• [Exercise description]
Below are entries. Pull out all lines containing "REGULAR".

• [Saved entries]
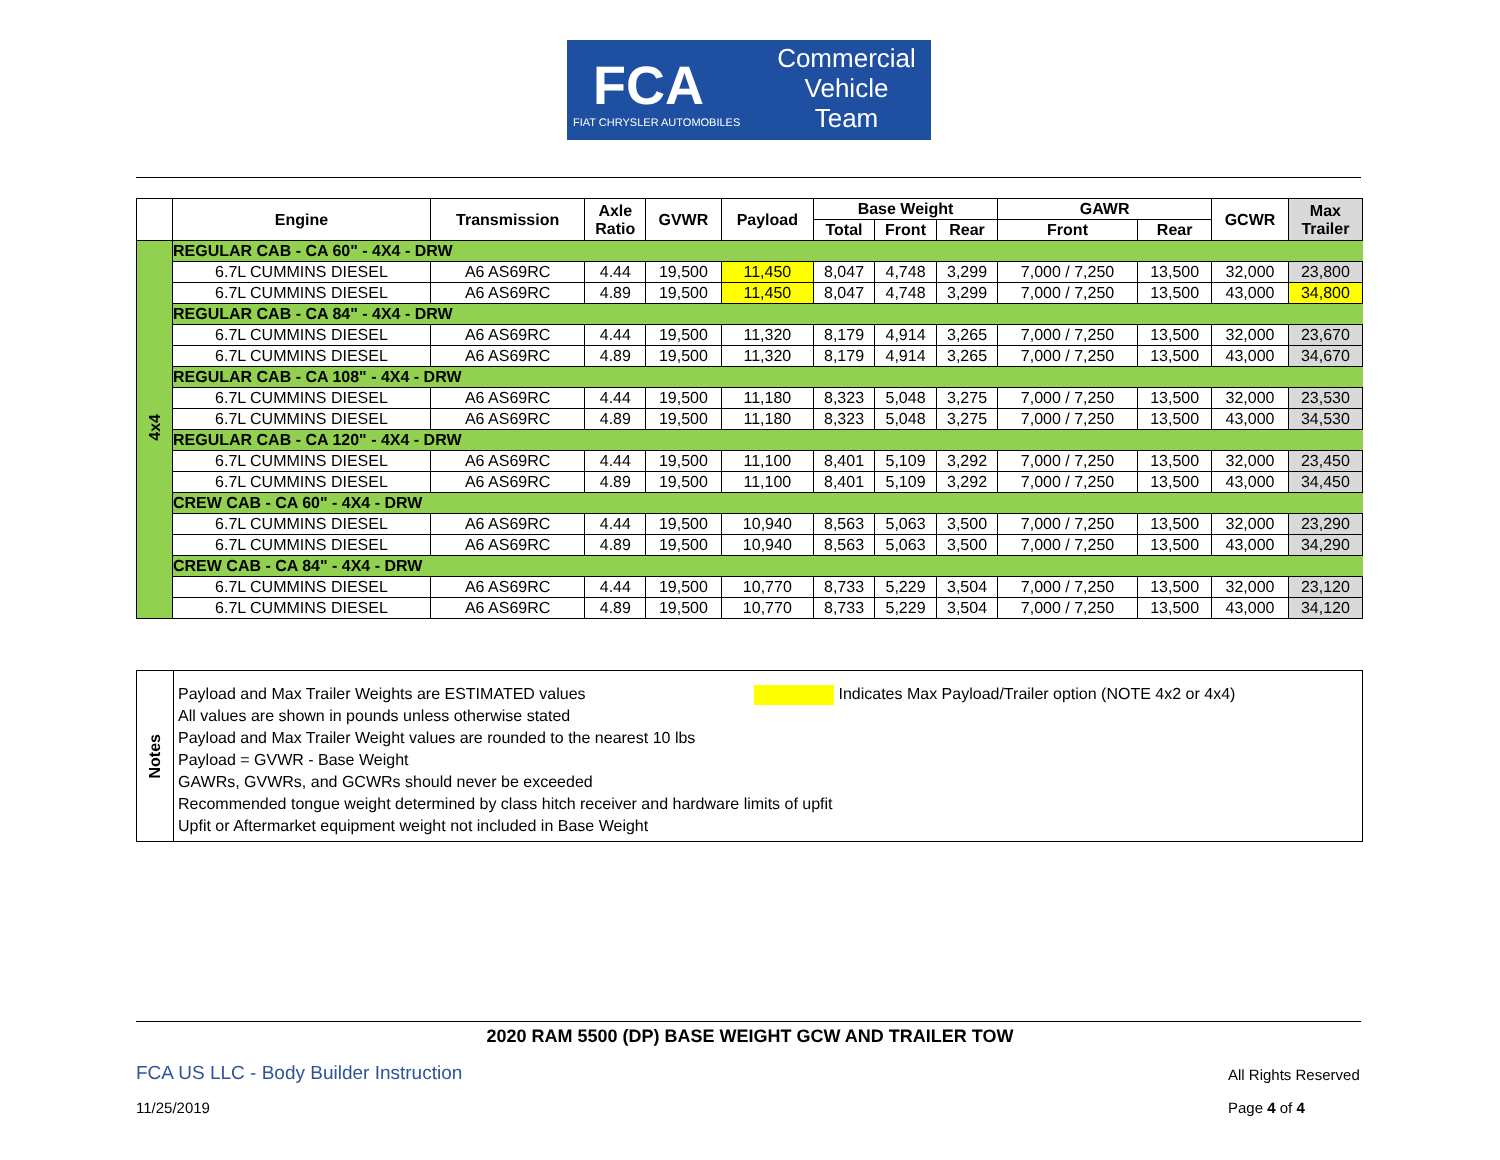FCA
FIAT CHRYSLER AUTOMOBILES
Commercial
Vehicle
Team
| | Engine | Transmission | Axle Ratio | GVWR | Payload | Base Weight | | | GAWR | | GCWR | Max Trailer |
| --- | --- | --- | --- | --- | --- | --- | --- | --- | --- | --- | --- | --- |
| | | | | | | Total | Front | Rear | Front | Rear | | |
| 4x4 | REGULAR CAB - CA 60" - 4X4 - DRW | | | | | | | | | | | |
| | 6.7L CUMMINS DIESEL | A6 AS69RC | 4.44 | 19,500 | 11,450 | 8,047 | 4,748 | 3,299 | 7,000 / 7,250 | 13,500 | 32,000 | 23,800 |
| | 6.7L CUMMINS DIESEL | A6 AS69RC | 4.89 | 19,500 | 11,450 | 8,047 | 4,748 | 3,299 | 7,000 / 7,250 | 13,500 | 43,000 | 34,800 |
| | REGULAR CAB - CA 84" - 4X4 - DRW | | | | | | | | | | | |
| | 6.7L CUMMINS DIESEL | A6 AS69RC | 4.44 | 19,500 | 11,320 | 8,179 | 4,914 | 3,265 | 7,000 / 7,250 | 13,500 | 32,000 | 23,670 |
| | 6.7L CUMMINS DIESEL | A6 AS69RC | 4.89 | 19,500 | 11,320 | 8,179 | 4,914 | 3,265 | 7,000 / 7,250 | 13,500 | 43,000 | 34,670 |
| | REGULAR CAB - CA 108" - 4X4 - DRW | | | | | | | | | | | |
| | 6.7L CUMMINS DIESEL | A6 AS69RC | 4.44 | 19,500 | 11,180 | 8,323 | 5,048 | 3,275 | 7,000 / 7,250 | 13,500 | 32,000 | 23,530 |
| | 6.7L CUMMINS DIESEL | A6 AS69RC | 4.89 | 19,500 | 11,180 | 8,323 | 5,048 | 3,275 | 7,000 / 7,250 | 13,500 | 43,000 | 34,530 |
| | REGULAR CAB - CA 120" - 4X4 - DRW | | | | | | | | | | | |
| | 6.7L CUMMINS DIESEL | A6 AS69RC | 4.44 | 19,500 | 11,100 | 8,401 | 5,109 | 3,292 | 7,000 / 7,250 | 13,500 | 32,000 | 23,450 |
| | 6.7L CUMMINS DIESEL | A6 AS69RC | 4.89 | 19,500 | 11,100 | 8,401 | 5,109 | 3,292 | 7,000 / 7,250 | 13,500 | 43,000 | 34,450 |
| | CREW CAB - CA 60" - 4X4 - DRW | | | | | | | | | | | |
| | 6.7L CUMMINS DIESEL | A6 AS69RC | 4.44 | 19,500 | 10,940 | 8,563 | 5,063 | 3,500 | 7,000 / 7,250 | 13,500 | 32,000 | 23,290 |
| | 6.7L CUMMINS DIESEL | A6 AS69RC | 4.89 | 19,500 | 10,940 | 8,563 | 5,063 | 3,500 | 7,000 / 7,250 | 13,500 | 43,000 | 34,290 |
| | CREW CAB - CA 84" - 4X4 - DRW | | | | | | | | | | | |
| | 6.7L CUMMINS DIESEL | A6 AS69RC | 4.44 | 19,500 | 10,770 | 8,733 | 5,229 | 3,504 | 7,000 / 7,250 | 13,500 | 32,000 | 23,120 |
| | 6.7L CUMMINS DIESEL | A6 AS69RC | 4.89 | 19,500 | 10,770 | 8,733 | 5,229 | 3,504 | 7,000 / 7,250 | 13,500 | 43,000 | 34,120 |
Notes
Indicates Max Payload/Trailer option (NOTE 4x2 or 4x4)
Payload and Max Trailer Weights are ESTIMATED values
All values are shown in pounds unless otherwise stated
Payload and Max Trailer Weight values are rounded to the nearest 10 lbs
Payload = GVWR - Base Weight
GAWRs, GVWRs, and GCWRs should never be exceeded
Recommended tongue weight determined by class hitch receiver and hardware limits of upfit
Upfit or Aftermarket equipment weight not included in Base Weight
2020 RAM 5500 (DP) BASE WEIGHT GCW AND TRAILER TOW
FCA US LLC - Body Builder Instruction
All Rights Reserved
11/25/2019 Page 4 of 4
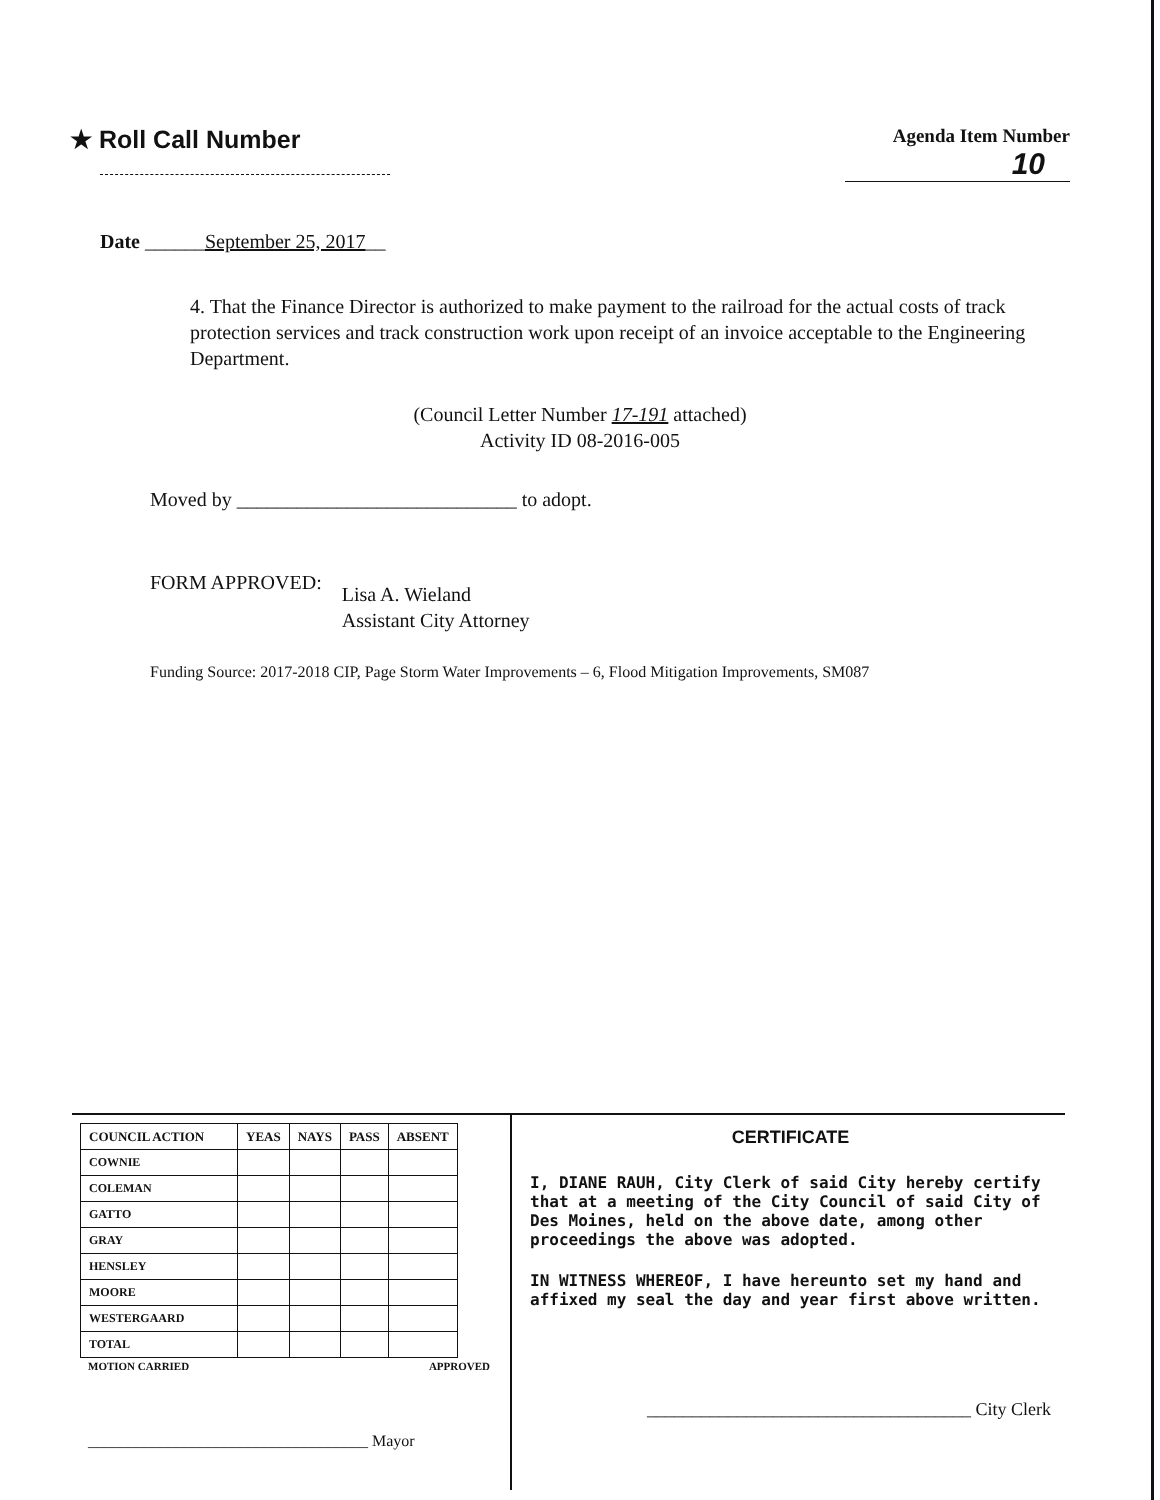★ Roll Call Number
Agenda Item Number
10
Date ______September 25, 2017__
4. That the Finance Director is authorized to make payment to the railroad for the actual costs of track protection services and track construction work upon receipt of an invoice acceptable to the Engineering Department.
(Council Letter Number 17-191 attached)
Activity ID 08-2016-005
Moved by ____________________________ to adopt.
FORM APPROVED:
Lisa A. Wieland
Assistant City Attorney
Funding Source: 2017-2018 CIP, Page Storm Water Improvements – 6, Flood Mitigation Improvements, SM087
| COUNCIL ACTION | YEAS | NAYS | PASS | ABSENT |
| --- | --- | --- | --- | --- |
| COWNIE | | | | |
| COLEMAN | | | | |
| GATTO | | | | |
| GRAY | | | | |
| HENSLEY | | | | |
| MOORE | | | | |
| WESTERGAARD | | | | |
| TOTAL | | | | |
MOTION CARRIED APPROVED
___________________________________ Mayor
CERTIFICATE
I, DIANE RAUH, City Clerk of said City hereby certify that at a meeting of the City Council of said City of Des Moines, held on the above date, among other proceedings the above was adopted.
IN WITNESS WHEREOF, I have hereunto set my hand and affixed my seal the day and year first above written.
____________________________________ City Clerk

• [Output of the exercise]
| 4x4 | REGULAR CAB - CA 60" - 4X4 - DRW | | | | | | | | | | | |
| | REGULAR CAB - CA 84" - 4X4 - DRW | | | | | | | | | | | |
| | REGULAR CAB - CA 108" - 4X4 - DRW | | | | | | | | | | | |
| | REGULAR CAB - CA 120" - 4X4 - DRW | | | | | | | | | | | |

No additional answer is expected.